• **PAGE**:
########################################
Here’s an example of a calendar table built with a series of preceding load statements. The preceding load technique isn’t essential – this calendar table could have been built with a set of resident tables – but it is a good illustration of preceding load where each level of the load is a major revision of the level below.

This example code comes from a loadscript where the earlier part of the script has already loaded 50 million rows of transaction data. This calendar table part runs in a few seconds. The client for this example uses a July through June fiscal year and I left in the calculations for fiscal month, fiscal quarter and fiscal year (they use a label like FY15/16 for fiscal year).

Remember to read the comments starting at the bottom since that is how the preceding load logic works. Note the Dual function used to make sure the fiscal months sort properly from July to June in charts.

//Calendar table is for all Monday WeekStart dates for the transaction data  
TBL_CALENDAR:
LOAD
FDATE,
Month(FDATE) as CAL_MO,
Year(FDATE) as CAL_YEAR,
dual(Month(FDATE),if(num(Month(FDATE))>6,num(Month(FDATE))-6,num(Month(FDATE))+6))  AS FISCAL_MO,
dual('FY' & if(num(Month(FDATE))>6,   right(Year(FDATE),2)&'/'&right(Year(FDATE)+1,2), right(Year(FDATE)-1,2)&'/'&right(Year(FDATE),2)),
   if(num(Month(FDATE))>6, right(Year(FDATE),2),right(Year(FDATE)-1,2))) as FISCAL_YR,
Pick(Month(FDATE),'Q1','Q1','Q1', 'Q2','Q2','Q2', 'Q3','Q3','Q3', 'Q4','Q4','Q4') as QTR,
Pick(Month(FDATE),'Q3','Q3','Q3', 'Q4','Q4','Q4', 'Q1','Q1','Q1', 'Q2','Q2','Q2') as FISCAL_QTR;
//
//now, make a complete set of FDATEs between min and max
//without missing any weeks. Autogenerate keyword not needed  
Load 
Date(MINFDATE+(IterNo()*7)) as FDATE
While MINFDATE+(IterNo()*7) <= MAXFDATE;
//
//get the minimum (oldest) FDATE and maximum (newest) FDATE
Load 
Weekstart(Min(FDATE)) as MINFDATE,
Weekstart(Max(FDATE)) as MAXFDATE;
//
//First, get all of the distinct FDATE values that have been loaded 
Load date(FieldValue('FDATE', RecNo())) as FDATE 
AutoGenerate FieldValueCount('FDATE');

I didn’t use it here but a WHERE clause will work with preceding load (WHERE EXISTS… is often useful) The ORDER BY clause seems to cause an error with proceding load but you can use logic like this example where the FDATE values are built and loaded in ascending order.
########################################
Stored records:
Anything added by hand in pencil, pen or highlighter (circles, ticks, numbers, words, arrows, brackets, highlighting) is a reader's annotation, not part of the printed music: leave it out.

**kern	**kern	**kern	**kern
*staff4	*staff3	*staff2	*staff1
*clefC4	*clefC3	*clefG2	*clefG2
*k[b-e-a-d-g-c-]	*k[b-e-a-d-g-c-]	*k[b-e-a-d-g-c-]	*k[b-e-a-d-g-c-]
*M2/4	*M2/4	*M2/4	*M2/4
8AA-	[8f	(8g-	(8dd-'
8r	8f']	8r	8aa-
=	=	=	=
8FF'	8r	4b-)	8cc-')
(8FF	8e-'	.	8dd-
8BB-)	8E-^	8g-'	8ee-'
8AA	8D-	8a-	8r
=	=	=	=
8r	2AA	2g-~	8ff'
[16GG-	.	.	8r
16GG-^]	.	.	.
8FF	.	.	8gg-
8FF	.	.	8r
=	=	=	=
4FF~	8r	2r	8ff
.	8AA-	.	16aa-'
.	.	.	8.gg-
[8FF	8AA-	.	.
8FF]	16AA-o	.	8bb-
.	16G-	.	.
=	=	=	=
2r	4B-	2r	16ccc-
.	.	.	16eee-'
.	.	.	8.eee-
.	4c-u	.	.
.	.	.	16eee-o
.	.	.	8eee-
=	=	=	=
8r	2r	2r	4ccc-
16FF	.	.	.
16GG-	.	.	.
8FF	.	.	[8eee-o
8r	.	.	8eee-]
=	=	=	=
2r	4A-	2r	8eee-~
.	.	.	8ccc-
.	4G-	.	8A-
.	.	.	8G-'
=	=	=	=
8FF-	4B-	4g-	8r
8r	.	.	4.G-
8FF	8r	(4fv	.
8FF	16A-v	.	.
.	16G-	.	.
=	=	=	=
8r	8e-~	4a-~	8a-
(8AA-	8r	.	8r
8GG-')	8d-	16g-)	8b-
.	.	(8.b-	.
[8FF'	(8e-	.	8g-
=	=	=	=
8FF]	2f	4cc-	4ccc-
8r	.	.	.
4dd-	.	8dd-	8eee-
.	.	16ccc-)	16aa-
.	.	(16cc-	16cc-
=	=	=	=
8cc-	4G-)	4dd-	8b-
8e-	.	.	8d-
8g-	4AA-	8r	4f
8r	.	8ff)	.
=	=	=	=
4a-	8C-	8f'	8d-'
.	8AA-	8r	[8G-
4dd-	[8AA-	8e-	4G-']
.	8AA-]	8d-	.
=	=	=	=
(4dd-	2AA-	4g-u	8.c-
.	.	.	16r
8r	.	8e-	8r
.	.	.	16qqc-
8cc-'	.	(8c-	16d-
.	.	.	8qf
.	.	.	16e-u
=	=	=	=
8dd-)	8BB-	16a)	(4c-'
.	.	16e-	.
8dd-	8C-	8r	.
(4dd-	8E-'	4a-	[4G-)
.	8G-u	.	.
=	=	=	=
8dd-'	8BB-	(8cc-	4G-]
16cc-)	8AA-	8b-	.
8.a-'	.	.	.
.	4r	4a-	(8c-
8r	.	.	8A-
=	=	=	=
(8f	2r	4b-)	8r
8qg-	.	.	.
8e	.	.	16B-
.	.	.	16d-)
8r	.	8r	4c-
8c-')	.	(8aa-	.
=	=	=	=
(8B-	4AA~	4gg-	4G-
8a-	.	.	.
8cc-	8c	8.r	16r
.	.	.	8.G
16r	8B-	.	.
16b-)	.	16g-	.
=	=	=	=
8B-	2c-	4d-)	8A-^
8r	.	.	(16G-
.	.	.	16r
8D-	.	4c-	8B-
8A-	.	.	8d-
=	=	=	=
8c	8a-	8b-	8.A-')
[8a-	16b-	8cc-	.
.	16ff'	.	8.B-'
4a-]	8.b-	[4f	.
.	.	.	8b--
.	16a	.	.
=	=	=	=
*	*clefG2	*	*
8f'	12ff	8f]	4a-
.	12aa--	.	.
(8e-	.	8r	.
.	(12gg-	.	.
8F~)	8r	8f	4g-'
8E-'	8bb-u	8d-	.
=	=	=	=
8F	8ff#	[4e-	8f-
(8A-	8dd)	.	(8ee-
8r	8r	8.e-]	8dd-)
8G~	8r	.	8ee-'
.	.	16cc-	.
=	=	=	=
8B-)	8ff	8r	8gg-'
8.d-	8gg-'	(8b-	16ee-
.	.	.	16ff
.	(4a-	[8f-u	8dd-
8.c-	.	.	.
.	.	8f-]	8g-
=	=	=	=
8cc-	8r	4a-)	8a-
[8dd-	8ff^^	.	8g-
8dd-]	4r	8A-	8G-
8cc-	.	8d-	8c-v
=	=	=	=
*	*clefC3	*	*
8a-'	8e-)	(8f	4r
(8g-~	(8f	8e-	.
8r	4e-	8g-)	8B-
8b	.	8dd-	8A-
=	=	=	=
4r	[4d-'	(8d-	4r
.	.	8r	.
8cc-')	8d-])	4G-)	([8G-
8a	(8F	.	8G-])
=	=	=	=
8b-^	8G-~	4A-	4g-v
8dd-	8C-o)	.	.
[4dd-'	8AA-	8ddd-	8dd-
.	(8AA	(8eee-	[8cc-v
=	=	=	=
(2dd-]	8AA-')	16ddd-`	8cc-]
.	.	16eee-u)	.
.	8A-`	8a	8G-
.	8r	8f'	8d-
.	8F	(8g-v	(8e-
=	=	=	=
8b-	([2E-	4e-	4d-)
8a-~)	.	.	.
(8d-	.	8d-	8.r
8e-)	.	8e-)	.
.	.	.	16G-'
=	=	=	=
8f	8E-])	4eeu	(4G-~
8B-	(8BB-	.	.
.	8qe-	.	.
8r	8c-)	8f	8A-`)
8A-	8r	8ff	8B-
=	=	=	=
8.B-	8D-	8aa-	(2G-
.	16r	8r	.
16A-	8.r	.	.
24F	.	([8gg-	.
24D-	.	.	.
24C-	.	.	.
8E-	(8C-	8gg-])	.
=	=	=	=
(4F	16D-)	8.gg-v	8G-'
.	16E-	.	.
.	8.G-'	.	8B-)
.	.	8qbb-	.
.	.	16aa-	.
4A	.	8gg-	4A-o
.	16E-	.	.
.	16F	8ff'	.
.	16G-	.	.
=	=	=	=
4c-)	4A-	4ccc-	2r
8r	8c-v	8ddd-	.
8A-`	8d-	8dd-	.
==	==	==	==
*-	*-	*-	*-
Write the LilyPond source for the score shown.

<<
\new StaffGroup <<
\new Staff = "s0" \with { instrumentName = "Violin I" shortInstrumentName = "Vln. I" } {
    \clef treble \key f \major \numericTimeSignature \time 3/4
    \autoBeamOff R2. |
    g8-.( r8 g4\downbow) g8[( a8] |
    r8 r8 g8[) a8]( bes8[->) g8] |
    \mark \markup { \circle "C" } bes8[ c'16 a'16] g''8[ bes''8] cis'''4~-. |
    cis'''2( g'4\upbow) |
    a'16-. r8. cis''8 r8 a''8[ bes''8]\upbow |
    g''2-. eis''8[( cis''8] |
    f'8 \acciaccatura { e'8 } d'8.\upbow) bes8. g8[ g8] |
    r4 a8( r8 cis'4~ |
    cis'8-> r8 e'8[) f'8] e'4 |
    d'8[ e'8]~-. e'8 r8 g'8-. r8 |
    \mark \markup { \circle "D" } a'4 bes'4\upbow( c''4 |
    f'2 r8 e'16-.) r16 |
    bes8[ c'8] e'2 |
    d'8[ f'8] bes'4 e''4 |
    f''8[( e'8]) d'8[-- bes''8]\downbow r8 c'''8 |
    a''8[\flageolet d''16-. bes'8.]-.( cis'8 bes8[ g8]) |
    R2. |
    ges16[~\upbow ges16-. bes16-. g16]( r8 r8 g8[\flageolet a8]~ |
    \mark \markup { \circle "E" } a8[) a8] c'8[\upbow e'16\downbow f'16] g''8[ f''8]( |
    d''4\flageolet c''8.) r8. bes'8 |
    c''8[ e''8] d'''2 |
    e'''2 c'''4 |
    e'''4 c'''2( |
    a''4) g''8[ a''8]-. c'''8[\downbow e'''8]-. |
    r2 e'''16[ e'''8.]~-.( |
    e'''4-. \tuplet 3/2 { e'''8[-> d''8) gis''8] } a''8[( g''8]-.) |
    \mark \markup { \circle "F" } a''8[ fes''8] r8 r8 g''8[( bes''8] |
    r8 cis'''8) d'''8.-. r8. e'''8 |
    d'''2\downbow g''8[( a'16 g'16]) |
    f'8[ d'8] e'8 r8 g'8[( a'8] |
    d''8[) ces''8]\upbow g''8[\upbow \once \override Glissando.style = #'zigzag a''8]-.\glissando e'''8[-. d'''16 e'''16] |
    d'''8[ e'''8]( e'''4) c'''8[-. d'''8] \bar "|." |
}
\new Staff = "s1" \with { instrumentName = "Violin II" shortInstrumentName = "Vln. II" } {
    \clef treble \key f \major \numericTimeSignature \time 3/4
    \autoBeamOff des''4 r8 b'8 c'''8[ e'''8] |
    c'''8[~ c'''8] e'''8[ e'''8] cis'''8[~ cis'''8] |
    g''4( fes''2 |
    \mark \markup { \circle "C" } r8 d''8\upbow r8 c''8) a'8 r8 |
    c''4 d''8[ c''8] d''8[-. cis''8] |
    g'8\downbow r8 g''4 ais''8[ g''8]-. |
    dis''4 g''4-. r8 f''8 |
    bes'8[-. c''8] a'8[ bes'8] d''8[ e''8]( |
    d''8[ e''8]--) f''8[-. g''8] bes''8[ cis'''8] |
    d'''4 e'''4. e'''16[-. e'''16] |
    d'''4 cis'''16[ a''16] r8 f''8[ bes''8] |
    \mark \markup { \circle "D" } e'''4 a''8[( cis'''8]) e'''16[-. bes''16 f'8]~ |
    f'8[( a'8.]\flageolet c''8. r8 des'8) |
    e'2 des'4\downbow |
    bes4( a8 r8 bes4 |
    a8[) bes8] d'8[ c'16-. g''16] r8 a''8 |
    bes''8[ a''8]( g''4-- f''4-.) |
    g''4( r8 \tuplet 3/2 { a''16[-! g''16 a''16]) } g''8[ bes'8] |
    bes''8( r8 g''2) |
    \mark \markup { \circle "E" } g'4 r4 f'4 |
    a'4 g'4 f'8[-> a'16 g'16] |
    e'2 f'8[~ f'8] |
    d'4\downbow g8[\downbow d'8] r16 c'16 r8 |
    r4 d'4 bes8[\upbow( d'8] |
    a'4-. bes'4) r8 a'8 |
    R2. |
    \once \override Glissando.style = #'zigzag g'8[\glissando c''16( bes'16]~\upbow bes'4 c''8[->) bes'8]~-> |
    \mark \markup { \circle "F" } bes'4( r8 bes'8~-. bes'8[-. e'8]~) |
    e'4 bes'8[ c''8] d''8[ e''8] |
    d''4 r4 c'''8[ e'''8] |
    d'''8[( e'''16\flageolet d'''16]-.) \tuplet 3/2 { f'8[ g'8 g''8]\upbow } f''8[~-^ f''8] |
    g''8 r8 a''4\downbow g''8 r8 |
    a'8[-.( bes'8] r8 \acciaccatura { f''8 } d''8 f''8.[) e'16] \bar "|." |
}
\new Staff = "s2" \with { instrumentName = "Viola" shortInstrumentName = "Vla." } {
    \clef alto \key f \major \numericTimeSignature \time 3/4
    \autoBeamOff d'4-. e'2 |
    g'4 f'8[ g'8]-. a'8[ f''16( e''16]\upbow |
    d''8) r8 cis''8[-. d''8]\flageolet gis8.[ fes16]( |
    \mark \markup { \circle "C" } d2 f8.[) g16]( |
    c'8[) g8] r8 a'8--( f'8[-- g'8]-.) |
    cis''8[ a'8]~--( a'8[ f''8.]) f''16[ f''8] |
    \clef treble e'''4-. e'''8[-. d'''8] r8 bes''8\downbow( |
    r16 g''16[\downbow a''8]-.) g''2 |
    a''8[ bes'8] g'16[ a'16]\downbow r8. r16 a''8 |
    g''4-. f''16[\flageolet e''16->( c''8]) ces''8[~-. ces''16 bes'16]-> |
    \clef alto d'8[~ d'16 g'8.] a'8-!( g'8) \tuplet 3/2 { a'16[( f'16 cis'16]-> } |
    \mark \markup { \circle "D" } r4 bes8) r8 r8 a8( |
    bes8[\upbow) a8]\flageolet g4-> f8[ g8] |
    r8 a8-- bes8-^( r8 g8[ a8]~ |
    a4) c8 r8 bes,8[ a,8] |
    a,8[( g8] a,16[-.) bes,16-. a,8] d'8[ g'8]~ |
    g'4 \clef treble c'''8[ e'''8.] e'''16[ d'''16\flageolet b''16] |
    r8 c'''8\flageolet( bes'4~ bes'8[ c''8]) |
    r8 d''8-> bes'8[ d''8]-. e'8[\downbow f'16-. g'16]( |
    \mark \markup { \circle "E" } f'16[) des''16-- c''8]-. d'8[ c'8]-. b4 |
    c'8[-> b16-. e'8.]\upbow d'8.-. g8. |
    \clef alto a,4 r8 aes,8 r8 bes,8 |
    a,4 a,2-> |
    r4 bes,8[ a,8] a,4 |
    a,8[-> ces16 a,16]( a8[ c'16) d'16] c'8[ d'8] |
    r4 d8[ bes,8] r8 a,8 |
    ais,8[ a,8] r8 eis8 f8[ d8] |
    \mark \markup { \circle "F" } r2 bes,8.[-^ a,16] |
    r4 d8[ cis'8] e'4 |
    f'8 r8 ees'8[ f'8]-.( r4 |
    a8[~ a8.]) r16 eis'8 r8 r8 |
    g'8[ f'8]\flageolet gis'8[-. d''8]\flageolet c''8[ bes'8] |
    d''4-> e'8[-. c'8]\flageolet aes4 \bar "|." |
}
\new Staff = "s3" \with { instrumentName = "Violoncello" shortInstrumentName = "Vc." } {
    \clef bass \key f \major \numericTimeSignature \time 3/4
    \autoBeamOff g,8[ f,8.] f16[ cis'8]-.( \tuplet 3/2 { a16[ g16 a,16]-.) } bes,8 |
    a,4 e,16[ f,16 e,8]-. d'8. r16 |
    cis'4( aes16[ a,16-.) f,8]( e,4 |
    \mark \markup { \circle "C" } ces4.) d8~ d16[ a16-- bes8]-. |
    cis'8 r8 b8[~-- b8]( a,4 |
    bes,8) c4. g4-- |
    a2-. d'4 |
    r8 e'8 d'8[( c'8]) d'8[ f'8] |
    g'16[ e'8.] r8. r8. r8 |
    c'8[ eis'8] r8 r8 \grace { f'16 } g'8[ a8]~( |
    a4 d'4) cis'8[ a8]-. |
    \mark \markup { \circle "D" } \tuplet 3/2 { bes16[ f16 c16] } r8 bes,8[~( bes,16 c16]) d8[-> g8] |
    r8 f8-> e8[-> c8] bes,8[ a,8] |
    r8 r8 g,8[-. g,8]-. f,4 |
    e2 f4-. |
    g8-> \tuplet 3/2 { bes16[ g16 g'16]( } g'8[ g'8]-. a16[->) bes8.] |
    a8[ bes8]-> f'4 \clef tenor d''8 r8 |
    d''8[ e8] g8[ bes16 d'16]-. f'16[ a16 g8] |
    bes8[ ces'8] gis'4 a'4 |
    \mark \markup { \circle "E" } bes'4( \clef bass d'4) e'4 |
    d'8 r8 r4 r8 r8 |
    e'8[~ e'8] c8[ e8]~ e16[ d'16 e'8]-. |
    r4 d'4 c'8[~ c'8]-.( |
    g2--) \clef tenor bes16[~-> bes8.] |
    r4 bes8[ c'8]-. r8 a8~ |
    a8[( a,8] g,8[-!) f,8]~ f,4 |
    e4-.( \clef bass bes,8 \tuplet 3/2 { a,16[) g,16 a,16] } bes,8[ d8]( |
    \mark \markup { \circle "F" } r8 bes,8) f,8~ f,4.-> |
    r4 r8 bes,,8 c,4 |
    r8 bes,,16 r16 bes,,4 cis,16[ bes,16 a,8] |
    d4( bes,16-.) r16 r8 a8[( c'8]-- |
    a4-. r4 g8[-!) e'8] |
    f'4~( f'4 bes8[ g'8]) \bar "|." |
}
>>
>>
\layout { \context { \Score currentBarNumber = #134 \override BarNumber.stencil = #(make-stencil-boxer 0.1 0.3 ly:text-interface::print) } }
########################################
• **WRITTEN TASK**:
Quote the calendar table post in full, keeping every line and character unchanged. None of the stored material is needed for this.

• **REPLY**:
Here’s an example of a calendar table built with a series of preceding load statements. The preceding load technique isn’t essential – this calendar table could have been built with a set of resident tables – but it is a good illustration of preceding load where each level of the load is a major revision of the level below.

This example code comes from a loadscript where the earlier part of the script has already loaded 50 million rows of transaction data. This calendar table part runs in a few seconds. The client for this example uses a July through June fiscal year and I left in the calculations for fiscal month, fiscal quarter and fiscal year (they use a label like FY15/16 for fiscal year).

Remember to read the comments starting at the bottom since that is how the preceding load logic works. Note the Dual function used to make sure the fiscal months sort properly from July to June in charts.

//Calendar table is for all Monday WeekStart dates for the transaction data  
TBL_CALENDAR:
LOAD
FDATE,
Month(FDATE) as CAL_MO,
Year(FDATE) as CAL_YEAR,
dual(Month(FDATE),if(num(Month(FDATE))>6,num(Month(FDATE))-6,num(Month(FDATE))+6))  AS FISCAL_MO,
dual('FY' & if(num(Month(FDATE))>6,   right(Year(FDATE),2)&'/'&right(Year(FDATE)+1,2), right(Year(FDATE)-1,2)&'/'&right(Year(FDATE),2)),
   if(num(Month(FDATE))>6, right(Year(FDATE),2),right(Year(FDATE)-1,2))) as FISCAL_YR,
Pick(Month(FDATE),'Q1','Q1','Q1', 'Q2','Q2','Q2', 'Q3','Q3','Q3', 'Q4','Q4','Q4') as QTR,
Pick(Month(FDATE),'Q3','Q3','Q3', 'Q4','Q4','Q4', 'Q1','Q1','Q1', 'Q2','Q2','Q2') as FISCAL_QTR;
//
//now, make a complete set of FDATEs between min and max
//without missing any weeks. Autogenerate keyword not needed  
Load 
Date(MINFDATE+(IterNo()*7)) as FDATE
While MINFDATE+(IterNo()*7) <= MAXFDATE;
//
//get the minimum (oldest) FDATE and maximum (newest) FDATE
Load 
Weekstart(Min(FDATE)) as MINFDATE,
Weekstart(Max(FDATE)) as MAXFDATE;
//
//First, get all of the distinct FDATE values that have been loaded 
Load date(FieldValue('FDATE', RecNo())) as FDATE 
AutoGenerate FieldValueCount('FDATE');

I didn’t use it here but a WHERE clause will work with preceding load (WHERE EXISTS… is often useful) The ORDER BY clause seems to cause an error with proceding load but you can use logic like this example where the FDATE values are built and loaded in ascending order.